╭─ EXCERTO TRANSCRITO

O PCP e o BE querem ver esclarecidas as relações contratuais entre o Estado e o grupo Arrow Global e as suas subsidiárias, algo que a informação pública divulgada pelo fisco também não permite verificar na sua plenitude.
Uma das questões que os deputados querem ver preto no branco é se as subsidiárias das empresas receberam, de forma directa ou indirecta, apoios financeiros do Estado, além da questão dos benefícios fiscais, enquanto Maria Luís Albuquerque esteve no Governo entre 2011 e 2015, primeiro como secretário de Estado do Tesouro e depois como ministra das Finanças. O PÚBLICO tentou obter um comentário de Maria Luís Albuquerque, mas, apesar das várias tentativas, a ex-ministra esteve incontactável.

╰─

● **INSTRUÇÕES A SEGUIR**
Transcreva fielmente, do excerto sobre o grupo Arrow Global, o trecho que começa em "O PCP e o BE" e termina em "ex-ministra esteve incontactável.".

╭─ DADOS APRESENTADOS

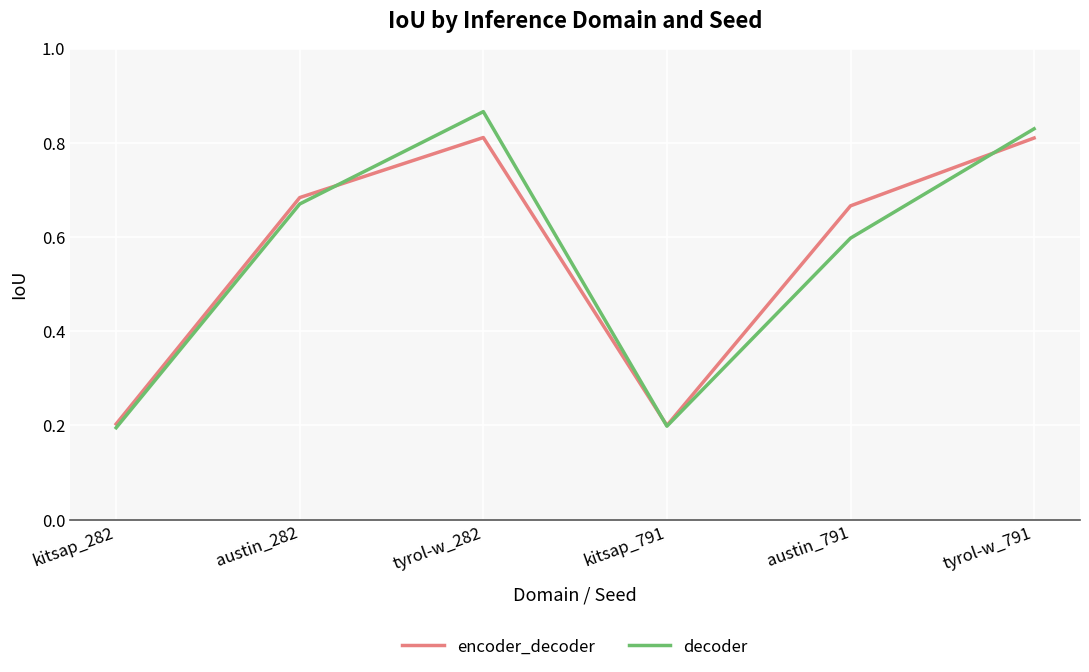

Which series has the largest range (max minus min)?

decoder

╰─

● **RESULTADO DA TAREFA**
O PCP e o BE querem ver esclarecidas as relações contratuais entre o Estado e o grupo Arrow Global e as suas subsidiárias, algo que a informação pública divulgada pelo fisco também não permite verificar na sua plenitude.
Uma das questões que os deputados querem ver preto no branco é se as subsidiárias das empresas receberam, de forma directa ou indirecta, apoios financeiros do Estado, além da questão dos benefícios fiscais, enquanto Maria Luís Albuquerque esteve no Governo entre 2011 e 2015, primeiro como secretário de Estado do Tesouro e depois como ministra das Finanças. O PÚBLICO tentou obter um comentário de Maria Luís Albuquerque, mas, apesar das várias tentativas, a ex-ministra esteve incontactável.